Study text =
════════════════════

I am never doing this
again.
I can do this. I’m never doing this again.
This was my mantra during the brief hours of labor with my
second child, our daughter, Juniper. It was a strange second birth, preceded by
my water naturally breaking at home, and a day spent watching HGTV while waiting for labor to start. It was strange in that it was very unlike Milo’s birth, which
was preceded by a week of cyclical back
labor and long nights of pain and fatigue. I know I’m in good company when I say that, though they were different experiences, I'm glad both are over.
As I mentioned, by this point Craig and I had already decided that after this we weren’t going to be trying for more biological kids. (It's the plan, anyway.) So, in those hours of labor, I found some slight
relief in the idea that this would be my final act of uterine madness. No more screaming, crouched in the hospital shower. No more mortar-and-pestle
pain in my hips. No more counterpressure.
No. More. Counterpressure.

════════════════════

Dataset content =

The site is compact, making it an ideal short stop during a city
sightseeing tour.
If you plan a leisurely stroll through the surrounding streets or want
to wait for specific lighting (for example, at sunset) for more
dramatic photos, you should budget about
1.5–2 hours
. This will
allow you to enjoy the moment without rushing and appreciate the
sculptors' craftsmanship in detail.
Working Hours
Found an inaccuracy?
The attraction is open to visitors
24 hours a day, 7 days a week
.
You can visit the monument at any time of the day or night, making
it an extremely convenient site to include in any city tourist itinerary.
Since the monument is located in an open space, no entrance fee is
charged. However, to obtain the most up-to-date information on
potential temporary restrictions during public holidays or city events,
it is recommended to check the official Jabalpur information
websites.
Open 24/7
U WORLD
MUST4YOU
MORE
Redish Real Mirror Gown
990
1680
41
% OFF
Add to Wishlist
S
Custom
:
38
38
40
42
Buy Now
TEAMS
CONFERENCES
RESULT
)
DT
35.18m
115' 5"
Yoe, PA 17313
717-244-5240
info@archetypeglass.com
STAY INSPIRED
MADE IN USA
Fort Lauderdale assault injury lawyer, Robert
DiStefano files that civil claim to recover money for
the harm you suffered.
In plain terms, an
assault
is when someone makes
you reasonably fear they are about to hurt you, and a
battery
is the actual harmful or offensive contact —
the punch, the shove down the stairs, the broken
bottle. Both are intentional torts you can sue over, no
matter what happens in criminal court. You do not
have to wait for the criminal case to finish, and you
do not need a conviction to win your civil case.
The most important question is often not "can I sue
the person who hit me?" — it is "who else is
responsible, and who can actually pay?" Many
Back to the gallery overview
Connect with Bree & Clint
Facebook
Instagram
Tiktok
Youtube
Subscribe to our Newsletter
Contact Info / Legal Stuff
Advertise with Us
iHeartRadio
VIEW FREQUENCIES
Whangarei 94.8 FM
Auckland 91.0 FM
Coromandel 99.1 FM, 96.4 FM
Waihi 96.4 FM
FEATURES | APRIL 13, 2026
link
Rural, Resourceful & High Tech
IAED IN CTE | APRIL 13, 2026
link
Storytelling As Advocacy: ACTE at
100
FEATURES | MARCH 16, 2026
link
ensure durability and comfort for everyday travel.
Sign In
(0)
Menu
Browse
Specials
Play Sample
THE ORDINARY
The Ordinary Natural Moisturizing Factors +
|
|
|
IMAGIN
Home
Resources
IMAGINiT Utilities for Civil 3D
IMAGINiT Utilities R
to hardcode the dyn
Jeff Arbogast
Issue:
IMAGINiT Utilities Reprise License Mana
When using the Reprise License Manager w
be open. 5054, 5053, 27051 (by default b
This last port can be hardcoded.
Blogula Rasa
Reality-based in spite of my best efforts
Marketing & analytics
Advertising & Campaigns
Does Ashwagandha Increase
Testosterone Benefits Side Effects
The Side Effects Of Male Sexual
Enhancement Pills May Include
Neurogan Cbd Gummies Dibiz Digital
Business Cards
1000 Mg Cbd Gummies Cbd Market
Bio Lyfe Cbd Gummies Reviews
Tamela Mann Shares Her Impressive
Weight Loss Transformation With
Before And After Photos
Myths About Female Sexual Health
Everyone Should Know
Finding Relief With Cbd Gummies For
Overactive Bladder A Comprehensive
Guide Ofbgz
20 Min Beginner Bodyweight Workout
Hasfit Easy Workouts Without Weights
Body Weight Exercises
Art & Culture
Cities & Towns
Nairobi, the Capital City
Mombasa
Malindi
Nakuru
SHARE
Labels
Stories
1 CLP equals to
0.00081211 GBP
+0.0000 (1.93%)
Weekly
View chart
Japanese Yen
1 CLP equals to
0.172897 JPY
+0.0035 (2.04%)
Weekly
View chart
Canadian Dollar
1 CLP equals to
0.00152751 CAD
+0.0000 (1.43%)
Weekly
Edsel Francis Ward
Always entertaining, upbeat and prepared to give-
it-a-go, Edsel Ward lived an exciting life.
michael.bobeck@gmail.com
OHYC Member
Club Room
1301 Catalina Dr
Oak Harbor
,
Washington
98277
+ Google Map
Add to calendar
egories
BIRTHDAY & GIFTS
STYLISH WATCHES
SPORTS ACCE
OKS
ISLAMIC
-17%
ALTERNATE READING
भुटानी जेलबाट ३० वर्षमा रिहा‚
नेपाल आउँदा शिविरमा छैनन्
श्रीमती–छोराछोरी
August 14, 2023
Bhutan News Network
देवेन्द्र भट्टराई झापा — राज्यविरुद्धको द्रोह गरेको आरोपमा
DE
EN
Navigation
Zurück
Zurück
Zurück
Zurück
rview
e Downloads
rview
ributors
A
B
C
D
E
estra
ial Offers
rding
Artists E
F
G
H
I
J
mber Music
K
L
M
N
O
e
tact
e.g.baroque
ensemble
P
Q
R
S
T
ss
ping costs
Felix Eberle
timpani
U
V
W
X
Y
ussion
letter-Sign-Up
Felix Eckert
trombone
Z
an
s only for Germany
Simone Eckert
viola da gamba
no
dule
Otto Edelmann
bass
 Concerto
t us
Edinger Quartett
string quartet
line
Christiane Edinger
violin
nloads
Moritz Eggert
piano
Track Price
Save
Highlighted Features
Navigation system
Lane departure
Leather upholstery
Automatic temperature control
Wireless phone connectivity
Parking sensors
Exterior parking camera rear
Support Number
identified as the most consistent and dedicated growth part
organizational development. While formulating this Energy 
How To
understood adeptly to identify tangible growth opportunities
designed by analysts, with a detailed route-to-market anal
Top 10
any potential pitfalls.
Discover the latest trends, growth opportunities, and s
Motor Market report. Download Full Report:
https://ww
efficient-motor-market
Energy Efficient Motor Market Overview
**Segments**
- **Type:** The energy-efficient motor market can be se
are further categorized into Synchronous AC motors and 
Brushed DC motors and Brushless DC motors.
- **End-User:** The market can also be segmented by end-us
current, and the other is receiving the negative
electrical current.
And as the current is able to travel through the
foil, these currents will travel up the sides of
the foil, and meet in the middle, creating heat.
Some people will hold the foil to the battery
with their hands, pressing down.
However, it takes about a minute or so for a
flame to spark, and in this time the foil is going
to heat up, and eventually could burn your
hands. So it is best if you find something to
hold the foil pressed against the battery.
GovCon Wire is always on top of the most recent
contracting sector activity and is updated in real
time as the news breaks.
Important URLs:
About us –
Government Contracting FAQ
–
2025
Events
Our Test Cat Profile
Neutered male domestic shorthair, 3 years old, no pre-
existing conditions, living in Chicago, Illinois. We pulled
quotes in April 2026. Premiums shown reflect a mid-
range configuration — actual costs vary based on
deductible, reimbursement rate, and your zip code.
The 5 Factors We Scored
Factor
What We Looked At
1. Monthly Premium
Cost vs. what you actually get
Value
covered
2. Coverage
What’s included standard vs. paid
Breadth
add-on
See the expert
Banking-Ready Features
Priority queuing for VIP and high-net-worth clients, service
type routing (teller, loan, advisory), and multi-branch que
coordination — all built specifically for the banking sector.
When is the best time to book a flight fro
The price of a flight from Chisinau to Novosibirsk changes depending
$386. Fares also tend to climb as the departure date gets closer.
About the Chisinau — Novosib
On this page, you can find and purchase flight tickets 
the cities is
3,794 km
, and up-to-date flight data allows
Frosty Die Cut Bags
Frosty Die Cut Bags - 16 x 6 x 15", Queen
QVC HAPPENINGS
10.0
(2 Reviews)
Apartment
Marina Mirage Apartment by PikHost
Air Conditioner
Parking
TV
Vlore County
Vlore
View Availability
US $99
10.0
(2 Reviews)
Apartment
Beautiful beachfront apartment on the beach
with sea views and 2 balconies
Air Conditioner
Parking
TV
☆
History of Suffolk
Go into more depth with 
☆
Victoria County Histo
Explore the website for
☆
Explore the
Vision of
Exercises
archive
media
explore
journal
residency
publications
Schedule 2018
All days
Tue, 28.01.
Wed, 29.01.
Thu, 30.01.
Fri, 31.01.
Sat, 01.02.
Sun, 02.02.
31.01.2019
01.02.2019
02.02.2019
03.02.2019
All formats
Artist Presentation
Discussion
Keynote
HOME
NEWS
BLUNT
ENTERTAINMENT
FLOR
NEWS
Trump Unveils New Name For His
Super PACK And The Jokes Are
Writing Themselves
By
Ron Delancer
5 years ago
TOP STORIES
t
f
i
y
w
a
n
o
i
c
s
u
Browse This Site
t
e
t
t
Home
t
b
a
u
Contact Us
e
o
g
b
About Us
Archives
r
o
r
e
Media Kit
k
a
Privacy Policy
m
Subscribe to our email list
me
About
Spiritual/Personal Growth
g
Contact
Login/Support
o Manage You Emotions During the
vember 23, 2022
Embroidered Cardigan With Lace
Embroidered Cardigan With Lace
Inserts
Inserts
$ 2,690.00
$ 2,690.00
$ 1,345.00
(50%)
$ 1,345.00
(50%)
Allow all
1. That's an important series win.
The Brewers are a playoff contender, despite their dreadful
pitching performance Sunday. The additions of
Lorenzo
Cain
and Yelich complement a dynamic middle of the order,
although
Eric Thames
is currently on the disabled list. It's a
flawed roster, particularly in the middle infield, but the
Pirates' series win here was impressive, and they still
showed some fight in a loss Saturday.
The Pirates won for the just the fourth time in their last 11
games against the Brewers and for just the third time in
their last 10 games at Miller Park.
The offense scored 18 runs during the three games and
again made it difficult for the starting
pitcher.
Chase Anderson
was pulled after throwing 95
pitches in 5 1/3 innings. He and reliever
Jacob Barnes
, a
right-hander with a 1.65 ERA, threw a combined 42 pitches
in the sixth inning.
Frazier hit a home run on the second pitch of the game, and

════════════════════

Questions on the material =
(a) Check each statement against the birth story and answer yes or no, quoting the words from the story that decide it. (i) The narrator's water broke at home before labor began with the second child. (ii) Milo's birth came after a week of cyclical back labor. (iii) The narrator and Craig planned to keep trying for more biological kids.
(b) Retype the part of the birth story that opens with the words containing "I can do this." and closes with "both are over.".
(c) Keep writing the story of Juniper's birth, picking up after its last sentence.

Answers below =
(a)
(i) Yes: "my water naturally breaking at home"
(ii) Yes: "was preceded by a week of cyclical back labor"
(iii) No: "we weren’t going to be trying for more biological kids"

(b)
I can do this. I’m never doing this again.
This was my mantra during the brief hours of labor with my
second child, our daughter, Juniper. It was a strange second birth, preceded by
my water naturally breaking at home, and a day spent watching HGTV while waiting for labor to start. It was strange in that it was very unlike Milo’s birth, which
was preceded by a week of cyclical back
labor and long nights of pain and fatigue. I know I’m in good company when I say that, though they were different experiences, I'm glad both are over.

(c)
Though labor was in many ways, exactly as painful as they
say it is (whoever they are), through it I became the recipient of an extraordinary gift.
You might expect me to list my children here, but you’d
be wrong. My children are undoubtedly two of the most incredible and
overwhelming gifts I’ve ever received, but the gift I’m referring to is
something I didn’t expect:
Moms.
I have been given the gift of moms. In fact, I have been given the Flying V of moms.
It is a grand understatement to say that this has surprised
me. Before having Milo, I was so unversed
in the language of parenting, of children and really, of empathy, that I was blind to the cause of mothers, even if I already counted them among my friends. I could
love and appreciate my own mom and mother-in-law, and I could respect my peers
who had children, but I put very little effort into understanding the hard work,
long-game strategy and deep value of what they were investing in as parents,
and specifically, as moms. I
should really go around and ask the forgiveness of every mama I’ve ever known,
because I was just so terribly lazy in my friendships with them. Their interests weren't mine. The kids were noisy. The diapers were... diaper-y.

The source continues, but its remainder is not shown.